● **Instructions for the task**: Please quote the text of every item below line for line, leaving the pictures out of your answer.

● **Data excerpts**:
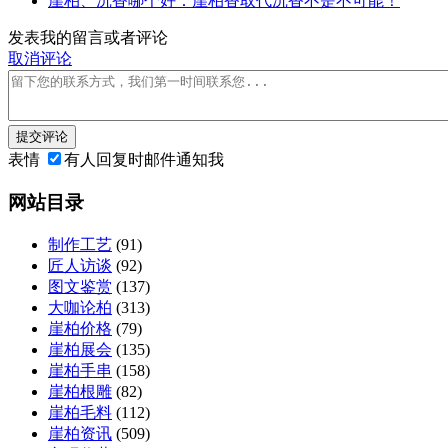
崖柏、沉香哪个好：崖柏香取代沉香不是不可能！
发表我的留言或者评论
取消评论
提交评论
表情
有人回复时邮件通知我
网站目录
制作工艺
(91)
匠人访谈
(92)
图文鉴赏
(137)
大咖论柏
(313)
崖柏价格
(79)
崖柏展会
(135)
崖柏手串
(158)
崖柏根雕
(82)
崖柏毛料
(112)
崖柏资讯
(509)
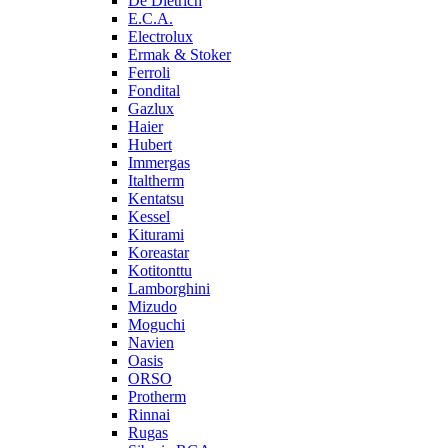
De Dietrich
E.C.A.
Electrolux
Ermak & Stoker
Ferroli
Fondital
Gazlux
Haier
Hubert
Immergas
Italtherm
Kentatsu
Kessel
Kiturami
Koreastar
Kotitonttu
Lamborghini
Mizudo
Moguchi
Navien
Oasis
ORSO
Protherm
Rinnai
Rugas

● **Answer space**:
崖柏、沉香哪个好：崖柏香取代沉香不是不可能！
发表我的留言或者评论
取消评论
提交评论
表情
有人回复时邮件通知我
网站目录
制作工艺
(91)
匠人访谈
(92)
图文鉴赏
(137)
大咖论柏
(313)
崖柏价格
(79)
崖柏展会
(135)
崖柏手串
(158)
崖柏根雕
(82)
崖柏毛料
(112)
崖柏资讯
(509)
De Dietrich
E.C.A.
Electrolux
Ermak & Stoker
Ferroli
Fondital
Gazlux
Haier
Hubert
Immergas
Italtherm
Kentatsu
Kessel
Kiturami
Koreastar
Kotitonttu
Lamborghini
Mizudo
Moguchi
Navien
Oasis
ORSO
Protherm
Rinnai
Rugas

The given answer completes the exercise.